▸ Available data:
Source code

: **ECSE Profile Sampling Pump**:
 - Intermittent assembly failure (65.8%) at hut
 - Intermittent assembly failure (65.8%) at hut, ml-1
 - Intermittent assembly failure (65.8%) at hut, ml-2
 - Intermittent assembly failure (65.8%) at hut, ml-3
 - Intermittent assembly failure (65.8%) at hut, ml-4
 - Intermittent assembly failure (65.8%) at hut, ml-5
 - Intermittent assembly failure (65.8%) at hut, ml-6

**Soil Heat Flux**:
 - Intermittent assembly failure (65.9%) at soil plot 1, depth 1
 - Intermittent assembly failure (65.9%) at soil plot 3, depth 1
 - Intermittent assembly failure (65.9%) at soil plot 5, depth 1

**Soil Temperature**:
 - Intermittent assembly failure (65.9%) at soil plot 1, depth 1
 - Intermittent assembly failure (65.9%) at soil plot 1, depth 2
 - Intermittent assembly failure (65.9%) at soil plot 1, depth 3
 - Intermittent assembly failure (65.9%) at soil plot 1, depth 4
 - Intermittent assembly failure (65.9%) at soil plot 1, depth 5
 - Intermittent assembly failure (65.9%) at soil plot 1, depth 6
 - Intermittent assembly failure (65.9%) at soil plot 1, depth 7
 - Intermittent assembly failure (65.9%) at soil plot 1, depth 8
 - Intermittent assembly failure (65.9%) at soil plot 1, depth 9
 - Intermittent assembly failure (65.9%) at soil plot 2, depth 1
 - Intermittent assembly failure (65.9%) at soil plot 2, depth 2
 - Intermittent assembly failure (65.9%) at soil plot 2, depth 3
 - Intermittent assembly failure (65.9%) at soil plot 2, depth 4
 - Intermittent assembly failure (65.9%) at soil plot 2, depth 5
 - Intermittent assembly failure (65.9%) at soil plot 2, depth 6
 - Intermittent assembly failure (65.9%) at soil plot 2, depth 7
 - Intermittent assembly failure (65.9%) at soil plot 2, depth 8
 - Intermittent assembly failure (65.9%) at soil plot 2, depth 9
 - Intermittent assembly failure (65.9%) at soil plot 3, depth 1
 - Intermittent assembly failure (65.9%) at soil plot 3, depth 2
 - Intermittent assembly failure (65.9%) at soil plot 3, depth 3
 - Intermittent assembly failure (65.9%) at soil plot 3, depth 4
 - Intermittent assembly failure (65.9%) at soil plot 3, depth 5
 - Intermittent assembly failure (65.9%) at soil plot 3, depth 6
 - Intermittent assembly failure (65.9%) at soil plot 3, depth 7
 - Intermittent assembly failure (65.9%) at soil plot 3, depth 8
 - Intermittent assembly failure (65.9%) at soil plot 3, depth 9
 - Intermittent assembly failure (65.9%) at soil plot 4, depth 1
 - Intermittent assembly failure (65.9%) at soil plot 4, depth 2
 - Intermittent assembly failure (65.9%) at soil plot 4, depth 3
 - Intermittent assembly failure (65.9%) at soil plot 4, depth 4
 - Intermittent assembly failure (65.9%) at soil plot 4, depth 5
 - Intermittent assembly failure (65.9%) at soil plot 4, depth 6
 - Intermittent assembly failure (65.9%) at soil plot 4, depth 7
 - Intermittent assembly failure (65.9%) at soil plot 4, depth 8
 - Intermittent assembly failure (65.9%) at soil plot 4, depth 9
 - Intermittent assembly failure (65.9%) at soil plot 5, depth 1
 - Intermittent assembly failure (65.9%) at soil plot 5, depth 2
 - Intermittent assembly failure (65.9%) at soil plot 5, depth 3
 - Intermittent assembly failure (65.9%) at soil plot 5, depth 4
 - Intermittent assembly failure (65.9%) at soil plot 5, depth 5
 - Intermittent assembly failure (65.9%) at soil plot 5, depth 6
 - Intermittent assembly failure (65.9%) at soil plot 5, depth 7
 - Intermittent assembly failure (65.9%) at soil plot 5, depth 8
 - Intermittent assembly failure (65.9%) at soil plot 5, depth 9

▸ Instructions for the task: Without skipping anything, transcribe every line above exactly.

▸ Task response:
Source code

: **ECSE Profile Sampling Pump**:
 - Intermittent assembly failure (65.8%) at hut
 - Intermittent assembly failure (65.8%) at hut, ml-1
 - Intermittent assembly failure (65.8%) at hut, ml-2
 - Intermittent assembly failure (65.8%) at hut, ml-3
 - Intermittent assembly failure (65.8%) at hut, ml-4
 - Intermittent assembly failure (65.8%) at hut, ml-5
 - Intermittent assembly failure (65.8%) at hut, ml-6

**Soil Heat Flux**:
 - Intermittent assembly failure (65.9%) at soil plot 1, depth 1
 - Intermittent assembly failure (65.9%) at soil plot 3, depth 1
 - Intermittent assembly failure (65.9%) at soil plot 5, depth 1

**Soil Temperature**:
 - Intermittent assembly failure (65.9%) at soil plot 1, depth 1
 - Intermittent assembly failure (65.9%) at soil plot 1, depth 2
 - Intermittent assembly failure (65.9%) at soil plot 1, depth 3
 - Intermittent assembly failure (65.9%) at soil plot 1, depth 4
 - Intermittent assembly failure (65.9%) at soil plot 1, depth 5
 - Intermittent assembly failure (65.9%) at soil plot 1, depth 6
 - Intermittent assembly failure (65.9%) at soil plot 1, depth 7
 - Intermittent assembly failure (65.9%) at soil plot 1, depth 8
 - Intermittent assembly failure (65.9%) at soil plot 1, depth 9
 - Intermittent assembly failure (65.9%) at soil plot 2, depth 1
 - Intermittent assembly failure (65.9%) at soil plot 2, depth 2
 - Intermittent assembly failure (65.9%) at soil plot 2, depth 3
 - Intermittent assembly failure (65.9%) at soil plot 2, depth 4
 - Intermittent assembly failure (65.9%) at soil plot 2, depth 5
 - Intermittent assembly failure (65.9%) at soil plot 2, depth 6
 - Intermittent assembly failure (65.9%) at soil plot 2, depth 7
 - Intermittent assembly failure (65.9%) at soil plot 2, depth 8
 - Intermittent assembly failure (65.9%) at soil plot 2, depth 9
 - Intermittent assembly failure (65.9%) at soil plot 3, depth 1
 - Intermittent assembly failure (65.9%) at soil plot 3, depth 2
 - Intermittent assembly failure (65.9%) at soil plot 3, depth 3
 - Intermittent assembly failure (65.9%) at soil plot 3, depth 4
 - Intermittent assembly failure (65.9%) at soil plot 3, depth 5
 - Intermittent assembly failure (65.9%) at soil plot 3, depth 6
 - Intermittent assembly failure (65.9%) at soil plot 3, depth 7
 - Intermittent assembly failure (65.9%) at soil plot 3, depth 8
 - Intermittent assembly failure (65.9%) at soil plot 3, depth 9
 - Intermittent assembly failure (65.9%) at soil plot 4, depth 1
 - Intermittent assembly failure (65.9%) at soil plot 4, depth 2
 - Intermittent assembly failure (65.9%) at soil plot 4, depth 3
 - Intermittent assembly failure (65.9%) at soil plot 4, depth 4
 - Intermittent assembly failure (65.9%) at soil plot 4, depth 5
 - Intermittent assembly failure (65.9%) at soil plot 4, depth 6
 - Intermittent assembly failure (65.9%) at soil plot 4, depth 7
 - Intermittent assembly failure (65.9%) at soil plot 4, depth 8
 - Intermittent assembly failure (65.9%) at soil plot 4, depth 9
 - Intermittent assembly failure (65.9%) at soil plot 5, depth 1
 - Intermittent assembly failure (65.9%) at soil plot 5, depth 2
 - Intermittent assembly failure (65.9%) at soil plot 5, depth 3
 - Intermittent assembly failure (65.9%) at soil plot 5, depth 4
 - Intermittent assembly failure (65.9%) at soil plot 5, depth 5
 - Intermittent assembly failure (65.9%) at soil plot 5, depth 6
 - Intermittent assembly failure (65.9%) at soil plot 5, depth 7
 - Intermittent assembly failure (65.9%) at soil plot 5, depth 8
 - Intermittent assembly failure (65.9%) at soil plot 5, depth 9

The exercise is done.